#### [EXERCISE]
Below is a listing. Set down exactly the lines from the one containing "Sauerland, U. (2007)." through the one containing "Sauerland, U. (2008).", both ends included, and leave out the rest.

**** DATA SHOWN

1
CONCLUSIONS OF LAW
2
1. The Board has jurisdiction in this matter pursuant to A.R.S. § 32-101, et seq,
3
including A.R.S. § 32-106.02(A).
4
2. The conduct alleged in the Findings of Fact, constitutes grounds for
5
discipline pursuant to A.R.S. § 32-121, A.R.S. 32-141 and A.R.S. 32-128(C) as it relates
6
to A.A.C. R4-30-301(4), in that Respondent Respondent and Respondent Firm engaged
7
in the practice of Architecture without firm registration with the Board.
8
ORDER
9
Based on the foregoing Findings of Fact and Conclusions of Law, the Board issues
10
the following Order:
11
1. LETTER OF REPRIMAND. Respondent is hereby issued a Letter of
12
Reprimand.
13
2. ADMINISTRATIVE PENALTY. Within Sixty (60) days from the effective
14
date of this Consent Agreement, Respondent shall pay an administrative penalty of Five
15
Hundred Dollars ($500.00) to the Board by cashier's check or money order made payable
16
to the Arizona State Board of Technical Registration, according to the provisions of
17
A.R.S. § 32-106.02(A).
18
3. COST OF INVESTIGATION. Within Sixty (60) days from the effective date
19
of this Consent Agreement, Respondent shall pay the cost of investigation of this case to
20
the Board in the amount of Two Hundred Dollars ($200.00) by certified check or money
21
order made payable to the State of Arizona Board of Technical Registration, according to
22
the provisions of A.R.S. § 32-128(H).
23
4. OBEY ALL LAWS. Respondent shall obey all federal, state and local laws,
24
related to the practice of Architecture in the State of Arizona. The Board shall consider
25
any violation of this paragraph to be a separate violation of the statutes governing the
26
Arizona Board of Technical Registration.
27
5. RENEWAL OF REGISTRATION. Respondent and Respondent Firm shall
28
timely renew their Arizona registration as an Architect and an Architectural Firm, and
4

********
**** DATA SHOWN

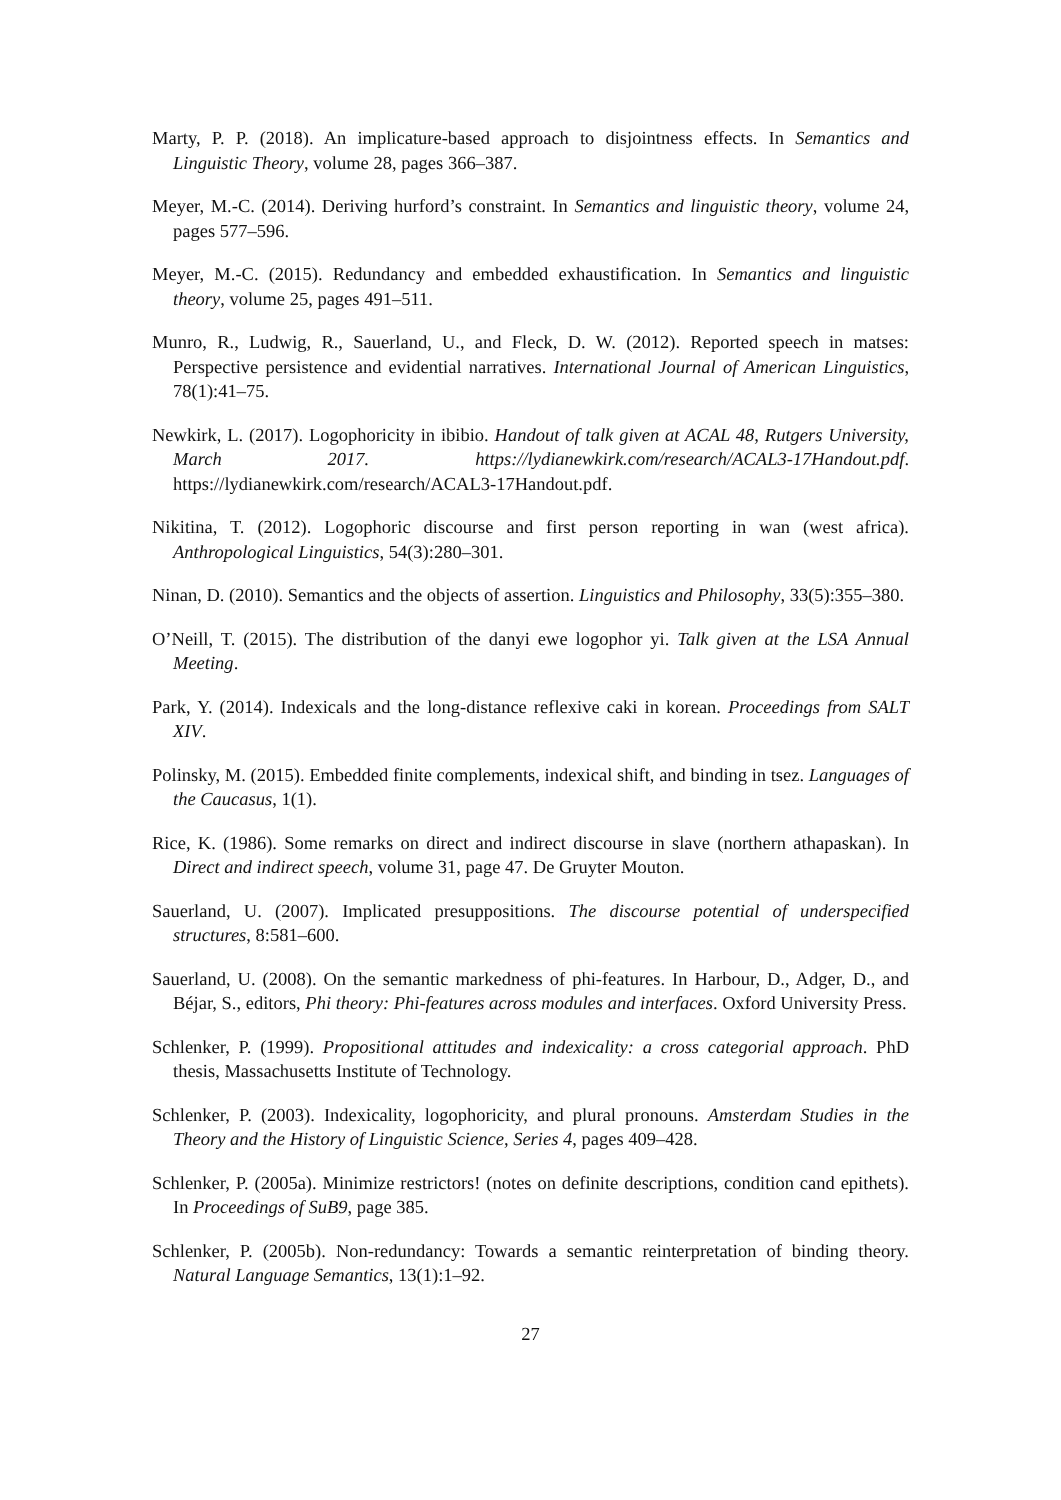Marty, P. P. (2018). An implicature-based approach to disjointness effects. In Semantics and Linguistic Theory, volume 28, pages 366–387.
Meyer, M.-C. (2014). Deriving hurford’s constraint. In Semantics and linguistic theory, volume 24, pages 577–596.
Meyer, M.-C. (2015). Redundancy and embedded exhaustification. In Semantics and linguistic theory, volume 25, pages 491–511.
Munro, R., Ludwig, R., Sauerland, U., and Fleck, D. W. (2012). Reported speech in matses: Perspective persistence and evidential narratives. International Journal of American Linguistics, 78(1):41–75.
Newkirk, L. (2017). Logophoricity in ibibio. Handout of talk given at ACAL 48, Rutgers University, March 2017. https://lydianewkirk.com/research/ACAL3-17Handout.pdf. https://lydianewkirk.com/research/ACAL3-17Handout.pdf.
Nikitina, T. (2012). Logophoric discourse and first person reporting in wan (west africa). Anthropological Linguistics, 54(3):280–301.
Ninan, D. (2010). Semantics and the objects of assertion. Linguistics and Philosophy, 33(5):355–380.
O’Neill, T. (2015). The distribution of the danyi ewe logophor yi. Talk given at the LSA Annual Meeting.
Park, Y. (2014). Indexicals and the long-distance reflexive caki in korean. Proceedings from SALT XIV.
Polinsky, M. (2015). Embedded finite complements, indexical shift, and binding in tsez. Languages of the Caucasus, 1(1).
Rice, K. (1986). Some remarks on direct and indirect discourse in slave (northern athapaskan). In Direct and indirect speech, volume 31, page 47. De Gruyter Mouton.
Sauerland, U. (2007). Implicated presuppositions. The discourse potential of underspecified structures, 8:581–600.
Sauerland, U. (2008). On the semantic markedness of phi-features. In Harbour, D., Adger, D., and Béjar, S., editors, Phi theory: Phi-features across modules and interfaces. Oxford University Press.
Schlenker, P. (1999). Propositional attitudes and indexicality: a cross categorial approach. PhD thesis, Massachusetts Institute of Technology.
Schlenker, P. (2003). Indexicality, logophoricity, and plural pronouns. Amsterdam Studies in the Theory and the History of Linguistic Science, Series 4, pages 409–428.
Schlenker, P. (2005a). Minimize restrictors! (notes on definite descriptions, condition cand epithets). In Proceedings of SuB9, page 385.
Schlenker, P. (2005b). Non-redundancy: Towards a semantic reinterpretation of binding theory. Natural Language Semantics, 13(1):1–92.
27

********
**** DATA SHOWN

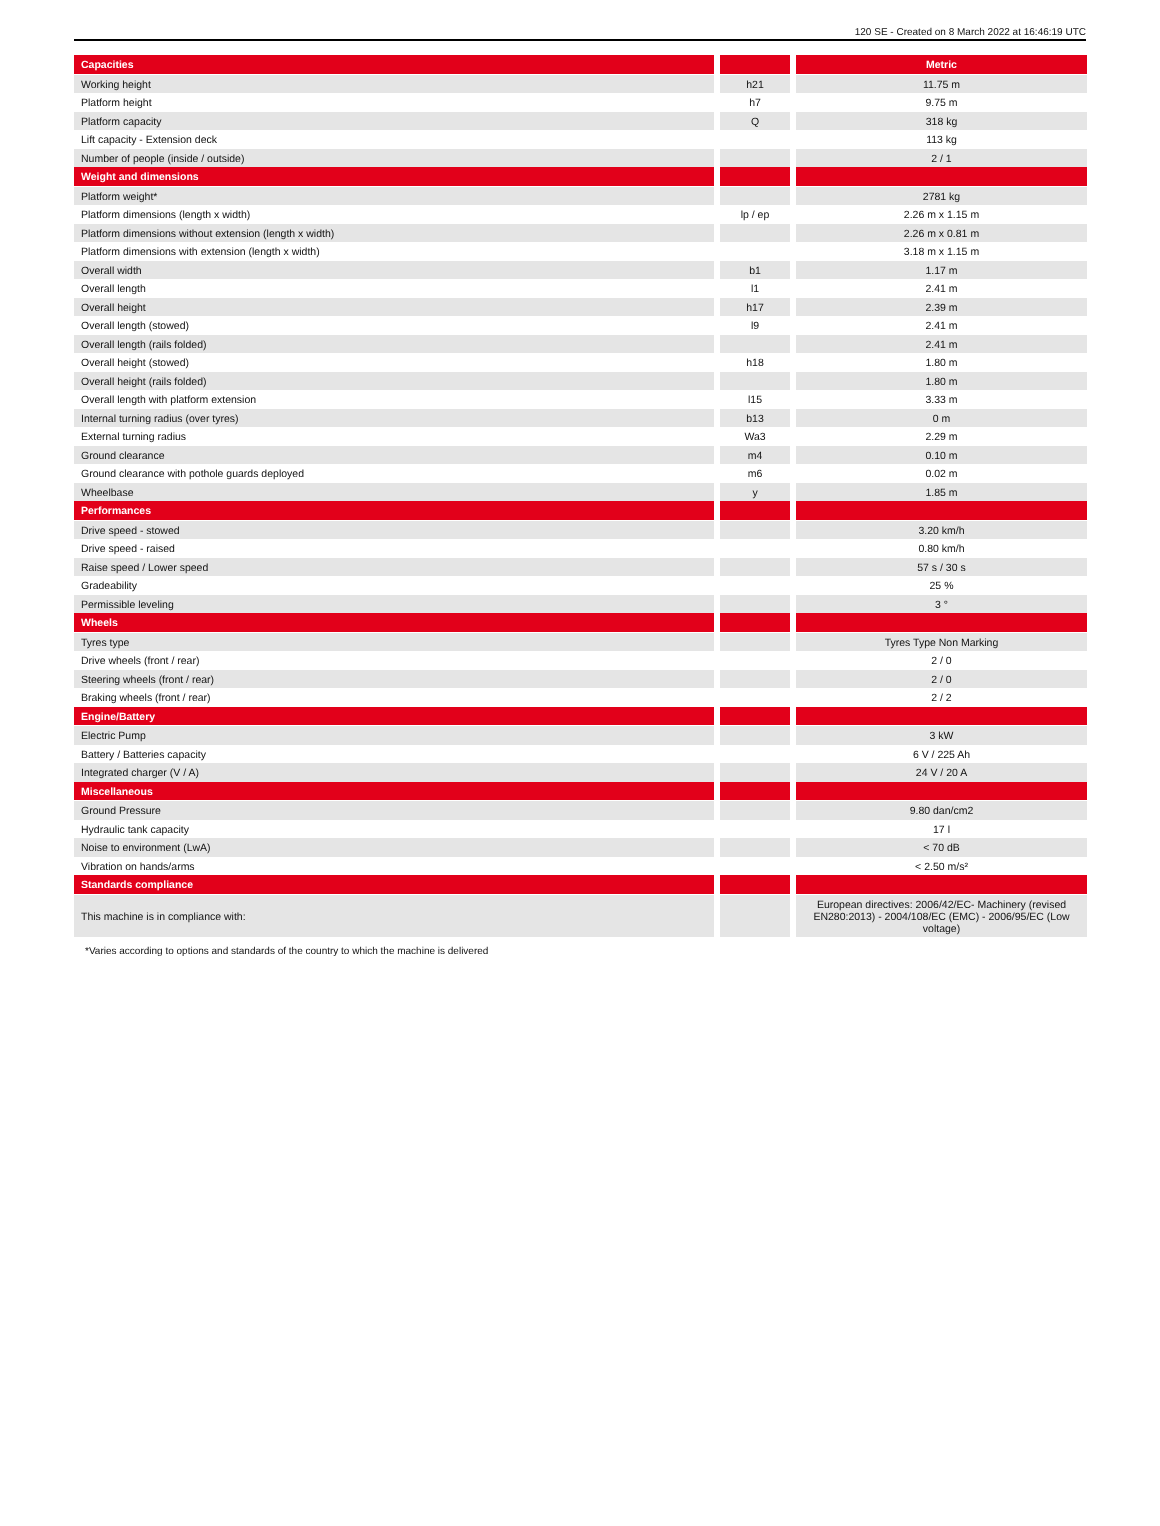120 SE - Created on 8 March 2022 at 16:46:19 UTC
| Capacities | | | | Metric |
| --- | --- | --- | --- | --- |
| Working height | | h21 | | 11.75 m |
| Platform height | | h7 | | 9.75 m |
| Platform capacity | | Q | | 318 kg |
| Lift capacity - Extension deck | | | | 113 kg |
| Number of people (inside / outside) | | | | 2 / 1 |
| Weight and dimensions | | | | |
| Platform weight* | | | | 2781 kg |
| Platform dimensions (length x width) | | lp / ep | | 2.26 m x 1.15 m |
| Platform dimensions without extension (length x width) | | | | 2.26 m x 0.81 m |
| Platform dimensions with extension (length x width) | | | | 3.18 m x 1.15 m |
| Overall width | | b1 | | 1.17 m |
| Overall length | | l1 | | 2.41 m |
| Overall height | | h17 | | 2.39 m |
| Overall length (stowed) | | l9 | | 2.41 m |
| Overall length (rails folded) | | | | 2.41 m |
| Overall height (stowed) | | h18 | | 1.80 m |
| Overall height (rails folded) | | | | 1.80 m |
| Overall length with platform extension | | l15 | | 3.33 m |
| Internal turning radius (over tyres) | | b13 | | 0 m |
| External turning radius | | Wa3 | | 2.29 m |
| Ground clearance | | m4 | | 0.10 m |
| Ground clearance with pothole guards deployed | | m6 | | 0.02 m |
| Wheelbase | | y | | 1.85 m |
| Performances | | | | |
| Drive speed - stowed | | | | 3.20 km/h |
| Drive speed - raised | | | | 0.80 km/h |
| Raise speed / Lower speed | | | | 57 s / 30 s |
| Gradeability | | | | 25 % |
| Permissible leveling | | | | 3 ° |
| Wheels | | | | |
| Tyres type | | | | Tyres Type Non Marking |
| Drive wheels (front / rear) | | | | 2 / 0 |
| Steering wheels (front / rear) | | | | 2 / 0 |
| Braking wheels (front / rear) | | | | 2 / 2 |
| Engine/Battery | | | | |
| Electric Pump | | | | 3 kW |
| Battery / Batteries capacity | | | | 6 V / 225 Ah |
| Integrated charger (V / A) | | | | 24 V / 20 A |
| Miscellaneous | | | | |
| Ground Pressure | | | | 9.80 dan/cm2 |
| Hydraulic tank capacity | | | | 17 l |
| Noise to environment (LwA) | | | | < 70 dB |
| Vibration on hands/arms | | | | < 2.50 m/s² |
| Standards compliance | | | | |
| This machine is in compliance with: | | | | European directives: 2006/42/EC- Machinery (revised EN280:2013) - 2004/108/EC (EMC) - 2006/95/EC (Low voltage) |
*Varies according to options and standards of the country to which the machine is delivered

********

#### [TASK RESULT]
Sauerland, U. (2007). Implicated presuppositions. The discourse potential of underspecified structures, 8:581–600.
Sauerland, U. (2008). On the semantic markedness of phi-features. In Harbour, D., Adger, D., and Béjar, S., editors, Phi theory: Phi-features across modules and interfaces. Oxford University Press.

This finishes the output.